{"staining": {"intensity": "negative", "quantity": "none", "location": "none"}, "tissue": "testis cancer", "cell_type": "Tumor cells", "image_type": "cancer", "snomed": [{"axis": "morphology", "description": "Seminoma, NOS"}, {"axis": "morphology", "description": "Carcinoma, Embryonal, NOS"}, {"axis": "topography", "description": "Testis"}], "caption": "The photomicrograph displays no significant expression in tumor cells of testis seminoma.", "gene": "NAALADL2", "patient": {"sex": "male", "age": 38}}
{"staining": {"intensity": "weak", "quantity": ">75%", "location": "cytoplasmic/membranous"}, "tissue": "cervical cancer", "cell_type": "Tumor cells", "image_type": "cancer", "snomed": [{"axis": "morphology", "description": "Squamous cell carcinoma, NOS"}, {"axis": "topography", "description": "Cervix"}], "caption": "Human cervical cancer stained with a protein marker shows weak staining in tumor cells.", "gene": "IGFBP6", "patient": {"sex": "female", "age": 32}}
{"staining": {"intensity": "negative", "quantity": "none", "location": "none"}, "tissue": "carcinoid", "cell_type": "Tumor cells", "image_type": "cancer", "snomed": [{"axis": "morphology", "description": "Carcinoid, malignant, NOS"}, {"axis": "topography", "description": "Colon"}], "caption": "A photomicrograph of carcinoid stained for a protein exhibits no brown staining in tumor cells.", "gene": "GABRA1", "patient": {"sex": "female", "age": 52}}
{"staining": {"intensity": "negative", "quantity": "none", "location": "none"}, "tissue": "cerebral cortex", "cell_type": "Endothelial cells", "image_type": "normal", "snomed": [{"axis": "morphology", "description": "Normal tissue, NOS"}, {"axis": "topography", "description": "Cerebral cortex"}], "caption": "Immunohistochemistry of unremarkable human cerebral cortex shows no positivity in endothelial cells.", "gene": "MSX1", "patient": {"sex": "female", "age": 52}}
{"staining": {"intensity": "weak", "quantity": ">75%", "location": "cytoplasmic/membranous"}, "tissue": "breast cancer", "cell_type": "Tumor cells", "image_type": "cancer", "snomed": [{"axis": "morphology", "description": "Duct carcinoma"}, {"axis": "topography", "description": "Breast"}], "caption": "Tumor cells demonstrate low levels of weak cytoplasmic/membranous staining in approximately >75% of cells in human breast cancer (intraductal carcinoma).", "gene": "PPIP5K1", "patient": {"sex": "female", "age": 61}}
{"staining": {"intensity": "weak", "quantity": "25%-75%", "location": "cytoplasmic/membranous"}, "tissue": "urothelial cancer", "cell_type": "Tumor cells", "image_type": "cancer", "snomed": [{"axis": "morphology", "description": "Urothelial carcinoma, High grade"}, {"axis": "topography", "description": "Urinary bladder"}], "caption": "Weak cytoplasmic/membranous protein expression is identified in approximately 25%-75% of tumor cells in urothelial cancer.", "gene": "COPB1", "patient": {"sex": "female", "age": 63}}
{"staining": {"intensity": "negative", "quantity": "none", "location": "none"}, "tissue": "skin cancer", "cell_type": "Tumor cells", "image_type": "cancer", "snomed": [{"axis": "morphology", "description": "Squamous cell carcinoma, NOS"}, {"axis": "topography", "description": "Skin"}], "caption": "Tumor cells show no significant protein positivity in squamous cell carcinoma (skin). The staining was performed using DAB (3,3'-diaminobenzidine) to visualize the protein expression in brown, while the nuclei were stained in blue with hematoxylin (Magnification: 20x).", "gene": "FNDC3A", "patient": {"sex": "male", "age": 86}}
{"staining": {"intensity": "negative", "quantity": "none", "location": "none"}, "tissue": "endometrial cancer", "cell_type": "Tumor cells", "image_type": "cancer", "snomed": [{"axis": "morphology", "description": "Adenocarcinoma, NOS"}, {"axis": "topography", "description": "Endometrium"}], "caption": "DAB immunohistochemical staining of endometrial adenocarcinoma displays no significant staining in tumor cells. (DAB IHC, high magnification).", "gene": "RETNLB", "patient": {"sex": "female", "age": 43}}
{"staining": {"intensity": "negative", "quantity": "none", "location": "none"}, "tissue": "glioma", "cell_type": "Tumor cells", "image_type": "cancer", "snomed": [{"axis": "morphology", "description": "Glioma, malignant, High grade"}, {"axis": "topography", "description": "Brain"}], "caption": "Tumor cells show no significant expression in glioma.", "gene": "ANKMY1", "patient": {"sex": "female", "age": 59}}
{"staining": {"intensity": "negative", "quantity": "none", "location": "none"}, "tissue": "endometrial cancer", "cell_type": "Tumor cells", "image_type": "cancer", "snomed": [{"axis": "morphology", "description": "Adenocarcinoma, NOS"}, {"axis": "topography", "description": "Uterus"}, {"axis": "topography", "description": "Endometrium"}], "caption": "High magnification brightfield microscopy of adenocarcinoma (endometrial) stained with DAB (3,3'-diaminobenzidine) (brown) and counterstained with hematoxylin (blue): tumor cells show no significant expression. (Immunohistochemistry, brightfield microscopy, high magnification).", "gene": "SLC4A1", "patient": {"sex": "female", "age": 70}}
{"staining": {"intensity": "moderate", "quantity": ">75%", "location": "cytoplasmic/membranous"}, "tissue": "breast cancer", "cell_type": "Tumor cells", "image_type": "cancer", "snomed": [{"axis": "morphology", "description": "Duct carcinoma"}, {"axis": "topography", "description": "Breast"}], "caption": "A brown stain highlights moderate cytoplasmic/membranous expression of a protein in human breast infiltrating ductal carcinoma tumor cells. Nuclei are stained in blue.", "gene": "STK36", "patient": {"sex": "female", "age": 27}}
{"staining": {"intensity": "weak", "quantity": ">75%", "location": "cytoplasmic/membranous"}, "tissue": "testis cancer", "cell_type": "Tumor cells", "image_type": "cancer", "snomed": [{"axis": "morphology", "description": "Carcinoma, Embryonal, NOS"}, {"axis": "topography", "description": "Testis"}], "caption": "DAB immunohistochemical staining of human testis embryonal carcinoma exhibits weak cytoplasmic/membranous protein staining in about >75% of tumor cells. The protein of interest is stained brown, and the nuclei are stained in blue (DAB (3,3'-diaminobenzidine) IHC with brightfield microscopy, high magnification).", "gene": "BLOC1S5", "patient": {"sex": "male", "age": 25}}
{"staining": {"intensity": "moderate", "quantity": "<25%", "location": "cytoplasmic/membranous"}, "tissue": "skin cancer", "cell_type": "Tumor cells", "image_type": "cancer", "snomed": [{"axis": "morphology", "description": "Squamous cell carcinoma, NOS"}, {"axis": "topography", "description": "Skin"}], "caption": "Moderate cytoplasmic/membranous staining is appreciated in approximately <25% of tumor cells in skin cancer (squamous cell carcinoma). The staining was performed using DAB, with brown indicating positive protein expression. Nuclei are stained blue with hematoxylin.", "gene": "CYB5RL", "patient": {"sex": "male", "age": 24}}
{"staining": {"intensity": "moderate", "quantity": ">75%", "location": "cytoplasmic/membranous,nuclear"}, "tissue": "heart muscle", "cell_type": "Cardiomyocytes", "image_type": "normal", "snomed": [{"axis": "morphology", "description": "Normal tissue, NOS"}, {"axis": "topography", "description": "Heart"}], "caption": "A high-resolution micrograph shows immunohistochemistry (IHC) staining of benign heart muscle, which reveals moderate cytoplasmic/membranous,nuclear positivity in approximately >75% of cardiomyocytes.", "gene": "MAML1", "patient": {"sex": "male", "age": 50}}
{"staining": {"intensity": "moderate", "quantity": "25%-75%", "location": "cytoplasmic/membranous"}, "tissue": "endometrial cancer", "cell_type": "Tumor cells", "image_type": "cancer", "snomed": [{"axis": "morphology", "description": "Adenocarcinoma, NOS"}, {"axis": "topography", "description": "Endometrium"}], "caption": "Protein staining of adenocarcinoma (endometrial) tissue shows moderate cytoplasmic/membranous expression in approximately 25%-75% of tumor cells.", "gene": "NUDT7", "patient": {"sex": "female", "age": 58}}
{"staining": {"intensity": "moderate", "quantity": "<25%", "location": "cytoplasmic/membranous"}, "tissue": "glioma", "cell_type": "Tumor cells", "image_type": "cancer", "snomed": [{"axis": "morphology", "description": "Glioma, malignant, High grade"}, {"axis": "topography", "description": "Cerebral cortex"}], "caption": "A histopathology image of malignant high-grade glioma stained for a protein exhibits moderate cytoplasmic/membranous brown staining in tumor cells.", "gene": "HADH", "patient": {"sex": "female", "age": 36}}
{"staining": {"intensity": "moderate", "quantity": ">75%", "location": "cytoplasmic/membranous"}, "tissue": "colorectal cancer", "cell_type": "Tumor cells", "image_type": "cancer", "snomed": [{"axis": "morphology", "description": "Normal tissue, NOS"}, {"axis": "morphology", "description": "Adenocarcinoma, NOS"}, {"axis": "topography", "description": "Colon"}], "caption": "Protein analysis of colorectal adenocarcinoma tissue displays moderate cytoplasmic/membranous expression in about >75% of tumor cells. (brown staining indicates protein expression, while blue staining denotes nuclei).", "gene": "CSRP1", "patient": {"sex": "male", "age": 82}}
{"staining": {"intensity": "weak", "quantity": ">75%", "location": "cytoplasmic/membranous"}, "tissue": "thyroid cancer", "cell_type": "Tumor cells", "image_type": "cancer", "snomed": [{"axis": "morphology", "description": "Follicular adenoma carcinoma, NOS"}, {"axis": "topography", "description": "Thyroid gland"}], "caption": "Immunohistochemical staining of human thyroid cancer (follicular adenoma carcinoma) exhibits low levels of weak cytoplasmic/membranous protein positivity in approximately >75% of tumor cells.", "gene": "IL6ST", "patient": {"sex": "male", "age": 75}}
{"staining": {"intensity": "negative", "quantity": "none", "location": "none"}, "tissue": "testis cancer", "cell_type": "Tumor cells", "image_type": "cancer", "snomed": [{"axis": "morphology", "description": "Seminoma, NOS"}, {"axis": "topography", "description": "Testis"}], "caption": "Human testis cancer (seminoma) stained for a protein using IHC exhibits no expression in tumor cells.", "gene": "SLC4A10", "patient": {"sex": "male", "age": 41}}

++++

THE TASK: Could you work out how many lines in the material contain the word "Glioma"? Reply with the number only.

ANSWER FOR THIS EXERCISE: 2